Thursday, December 8, 2011

I am an I?

Hi, my name is Mrs D and I am a ... *coughs*.. um .. hi.  I'm Mrs D and... um ... huh.. *clears throat*.. sorry, lets try that again.  Hi.  I'm Mrs D.  And I. Am. A ... ... ... dysfunctional drinker.

I've never called myself an alcoholic.  Am I one?  I like to call myself a dysfunctional drinker.  A boozer.  A enthusiastic wine-drinker.  But alcoholic, no.  Semantics?  Probably.  But still.  I don't want to call myself an alcoholic.  For one thing I think it provides too blunt a label, or at least one that I'm not comfortable with.  But also .. well .. I dunno .. I'm embarrassed to say that I am one.  It conjours up images of derelict losers and I'm not one of "them".  You know the type.  Those winos in the gutter. Those smelly ladies with filthy clothes and unkempt hair I see in my supermarket with trollys filled with big casks of wine.

I mean, I never drank cask wine! Admittedly my bottles were only worth about $10 but, you know, there was glass involved.  No cardboard round here.  And I wasn't a stumbling drunk out on the streets creating a scene.  Ok so there was that one time I sort of stumbled in front of my inlaws while holding my 6 year old and sort of dropped him a bit .. but I don't think they all knew how much wine I'd poured into myself that evening.  Oh and there's those favourite earrings that I lost during almighty binges (still think they might have gone down the drain, there was vomiting involved).  So that's all pretty sloppy behaviour.  Me as a derelict loser, yeah.

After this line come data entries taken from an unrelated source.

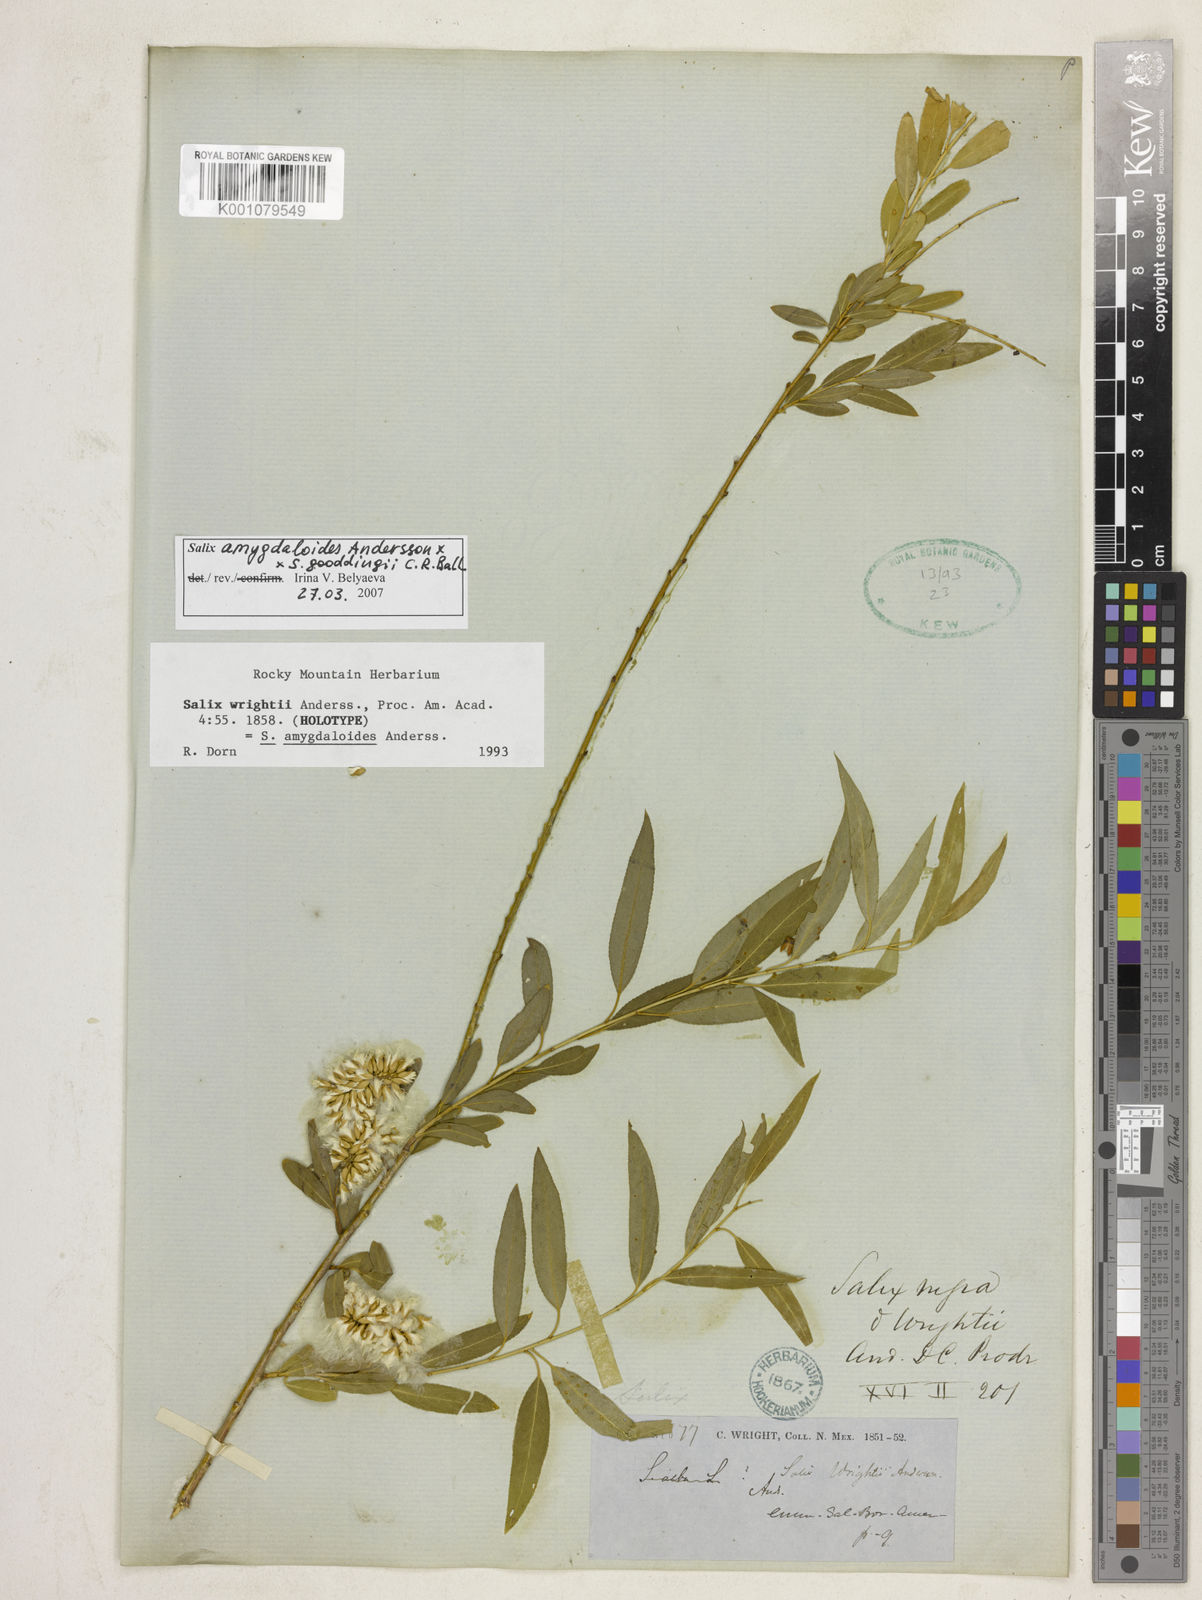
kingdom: Plantae
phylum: Tracheophyta
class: Magnoliopsida
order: Malpighiales
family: Salicaceae
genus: Salix
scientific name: Salix nigra
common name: Black willow
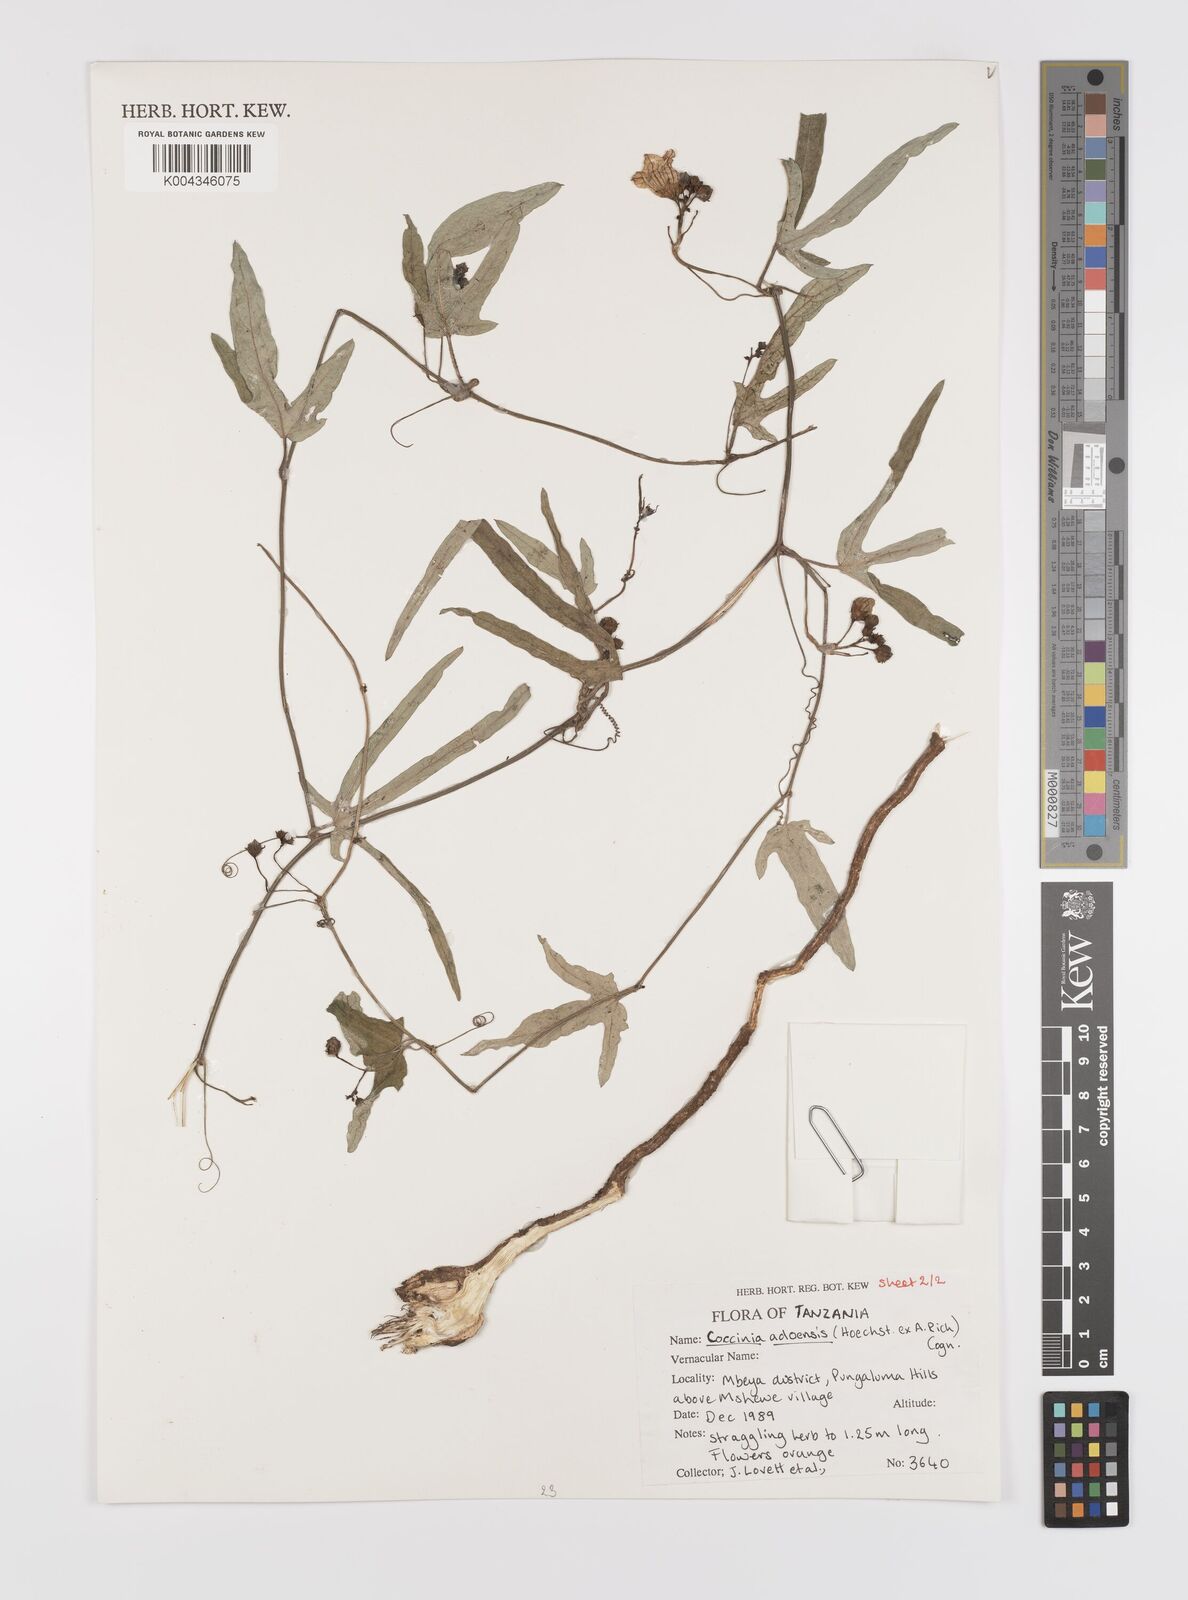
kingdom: Plantae
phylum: Tracheophyta
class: Magnoliopsida
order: Cucurbitales
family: Cucurbitaceae
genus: Coccinia
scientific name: Coccinia adoensis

Trying to read Allen Carr's 'The Easy Way to Stop Drinking', finding it rather intense but will persevere in the interests of keeping my brain alert to the perils of alcohol (my sly wine-drinking fox is still lurking in the back recesses of my brain I'm sure of it). Anyway he says the definition of an alcoholic is someone who has lost control over their intake.

Well I had definately lost control over my intake.  I think I lost it back in the late 80's actually.  But sorry Allen I'm not ready to own that label yet.

Love, Mrs D xxx


  1. Allen Carr's 'Easy Way to Stop Smoking' helped me give up a heavy smoking habit. The alcohol version didn't really do it for me. I know he was a smoker, but I'm not sure he was an alcoholic. My experience is that the smoking addiction is quite different from alcoholism.

    I believe smoking is just a physical addiction. Alcoholism is a disease of the body, mind and spirit of which the actual drinking is just one part.

    For me only the experience of other alcoholics made any impression. I could relate to them. People who aren't really alcoholics just don't know what is is like and their advice, although well meaning is useless to someone like me.

    Until I really admitted to myself that I was/am an alcoholic I couldn't give up. And if I had managed to give up without that admission I could have remained in denial, secretly convincing myself that I wasn't really. Just had to cut down a bit....etc, etc. Really just setting myself up for a relapse.

    Great writing Mrs D, I do so identify with so much that you write.

  2. Allen Carr's drinking thing is about being dehydrated, from the way I read it. He says alcohol makes you dehydrated, which makes you thirsty, which makes you drink more...
    Anyway, I think it was a tv show but my wife and I used to joke about the "shame cycle" and how we were being dragged into it.
    Be an alcoholic, that's just what we are, it's a badge of honour to say you do things 'thoroughly and to exhaustion' in a way.
    It's sort of revolting to accept you have a label that you have always reviled, but we are much more than just one label, I have about six - depending on who you ask...

  3. Hi sis, I love reading your blog and think alcoholic or not, I'll be looking forward to drinking ginger beer with you all summer (ok, me due to being pregnant but still good to have a fellow teetotaller). I too can't wait to snuggle into bed with a good book and wake up with no hangover.
    Very proud of you Mrs D. xxx

  4. I quite smoking because of vanity. I didn't want to look wrinkly when I was older. So shame, vanity, use whatever works to motivate you. Best wishes.

  5. Labels only hold the weight you allow them to. In the beginning I couldn't handle the alcoholic label but once I was defeated I could. Simply because I began to see how it fit. For me the label means alot less than the need for the spiritual and mental growth I've gotten.

    Don't label yourself if you don't want to but don't allow the lack of a label to grey that line in the sand you've drawn.

  6. You said it so more eloquently than I...Thanks.